Exercise data:

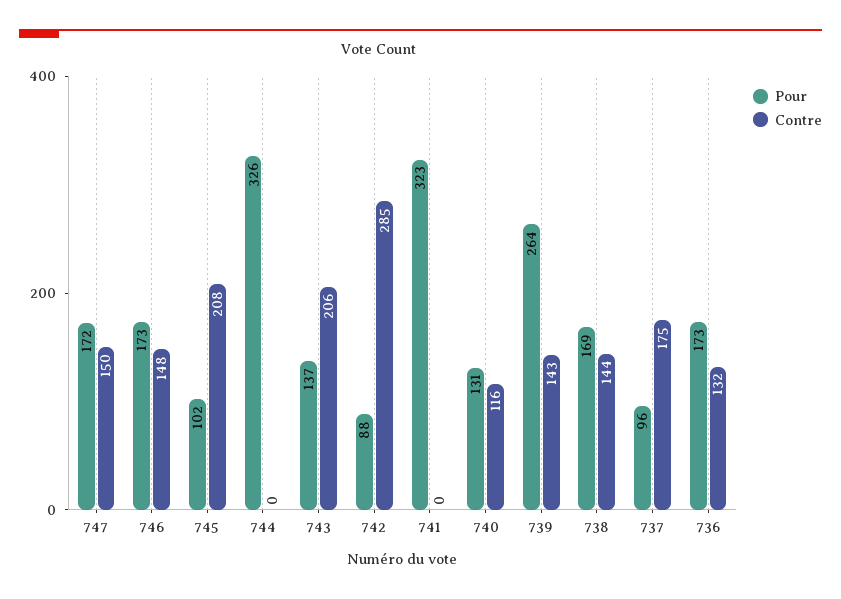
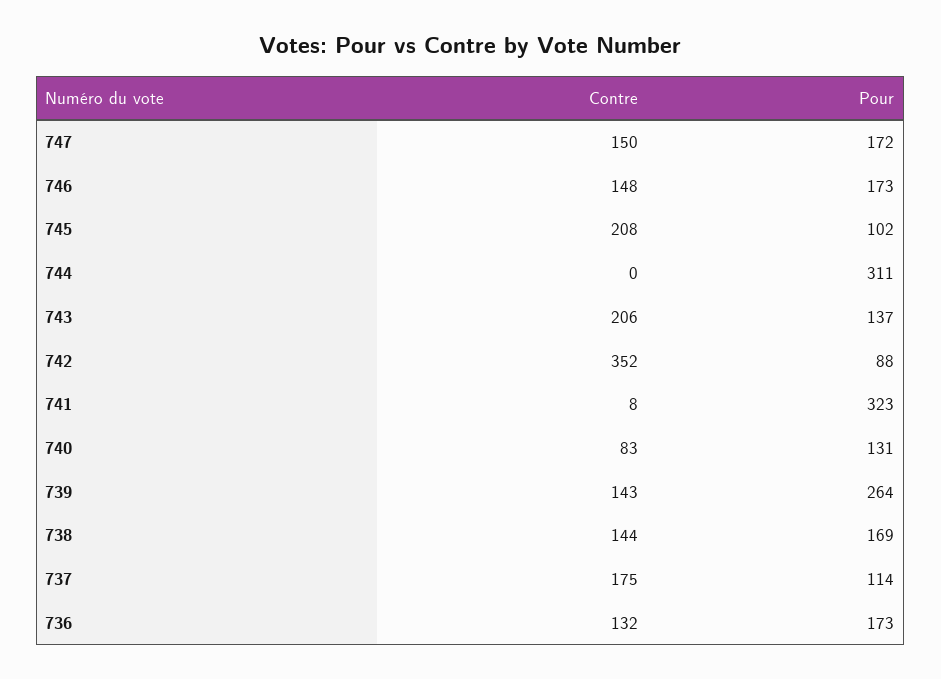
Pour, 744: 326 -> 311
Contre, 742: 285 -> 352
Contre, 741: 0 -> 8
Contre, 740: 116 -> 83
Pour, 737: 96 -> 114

---

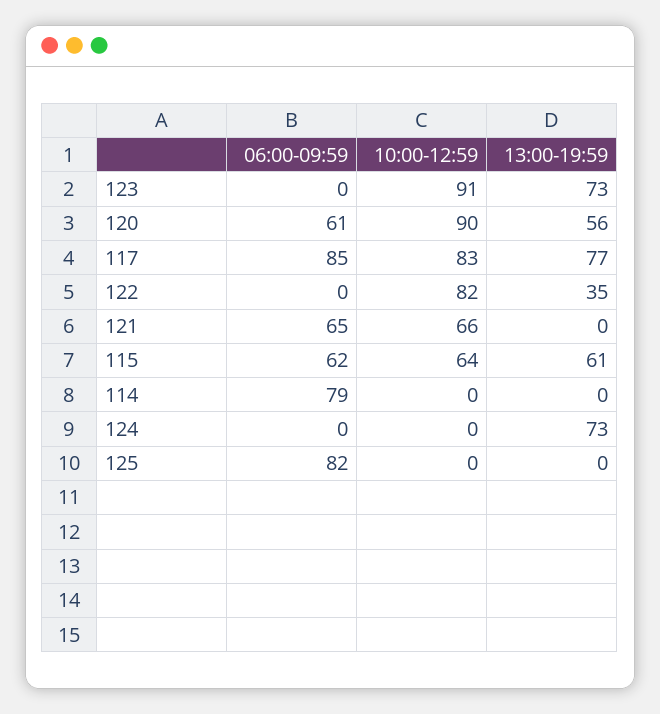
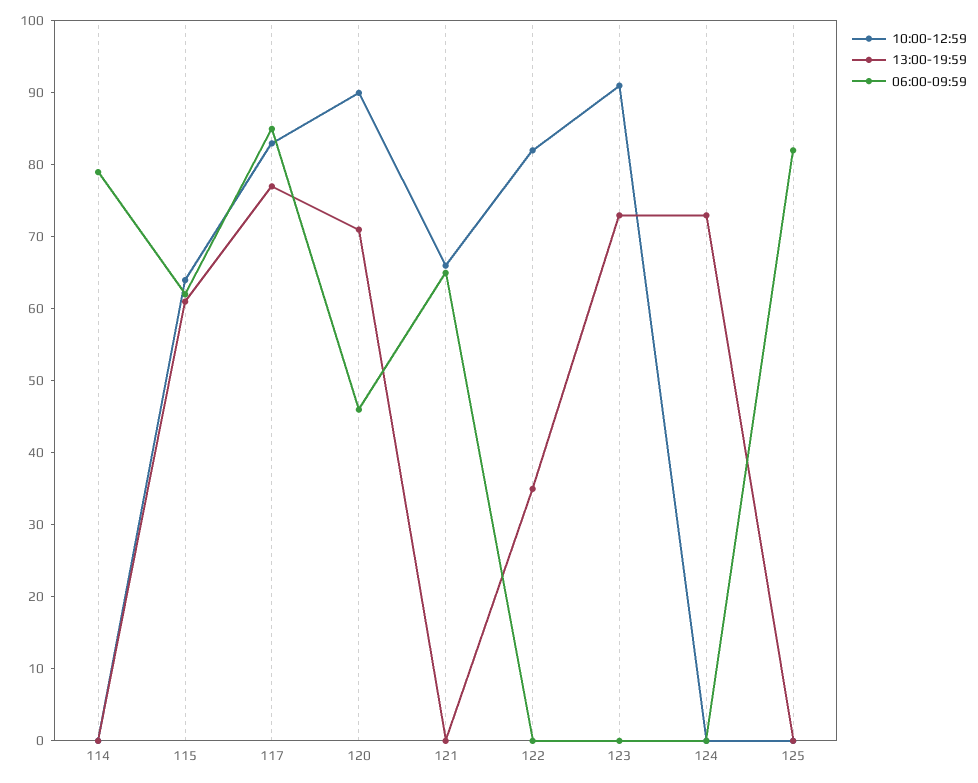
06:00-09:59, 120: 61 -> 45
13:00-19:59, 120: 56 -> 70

---

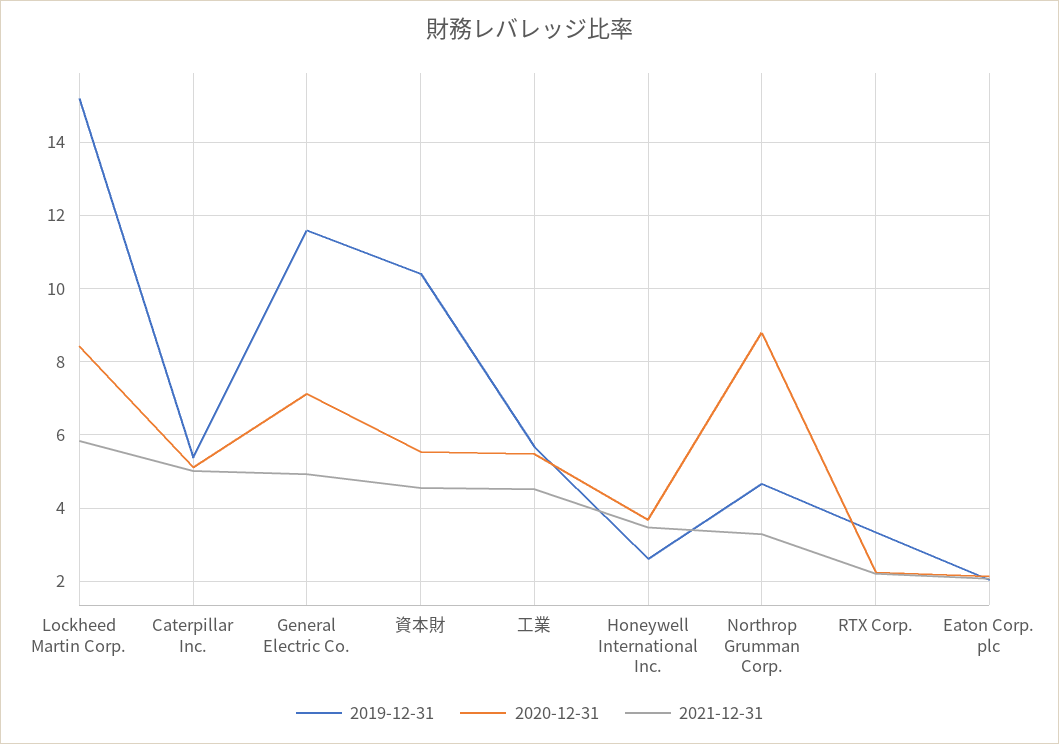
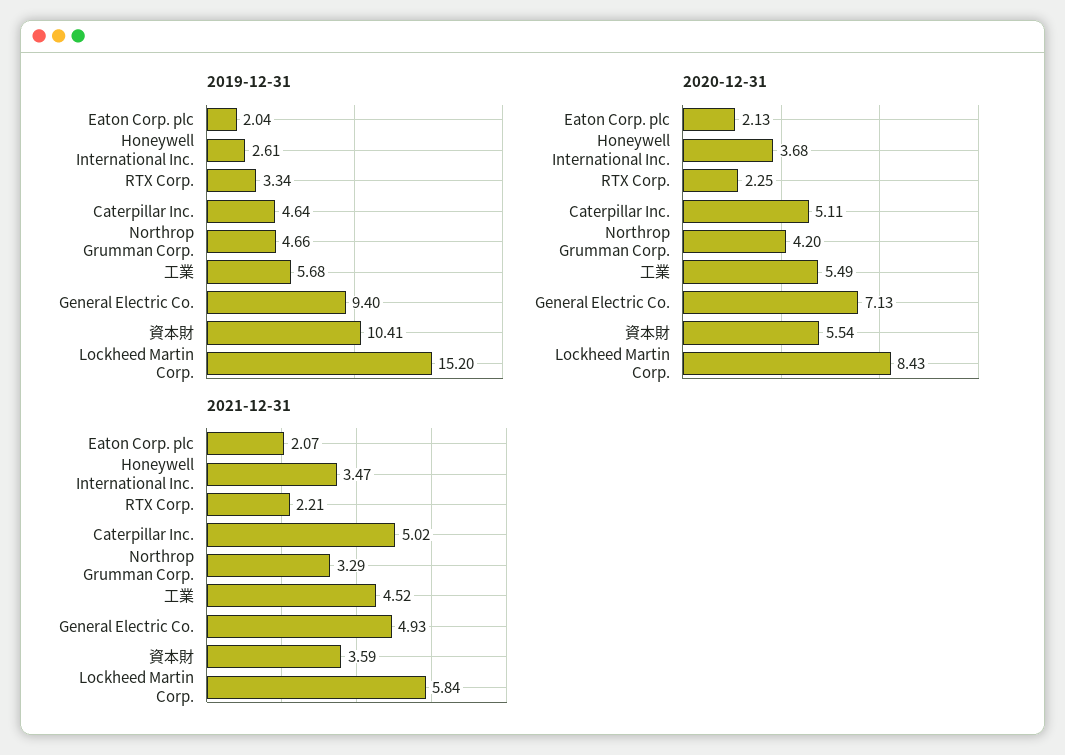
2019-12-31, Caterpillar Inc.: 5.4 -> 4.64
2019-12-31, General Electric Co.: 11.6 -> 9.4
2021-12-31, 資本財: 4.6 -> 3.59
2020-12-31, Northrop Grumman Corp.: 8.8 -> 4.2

What the task requires: From the listing above, repeat exactly the lines starting at the line that includes "Contre, 742: 285 -> 352" and ending at the line that includes "Pour, 737: 96 -> 114", with nothing outside that span.

Task response:
Contre, 742: 285 -> 352
Contre, 741: 0 -> 8
Contre, 740: 116 -> 83
Pour, 737: 96 -> 114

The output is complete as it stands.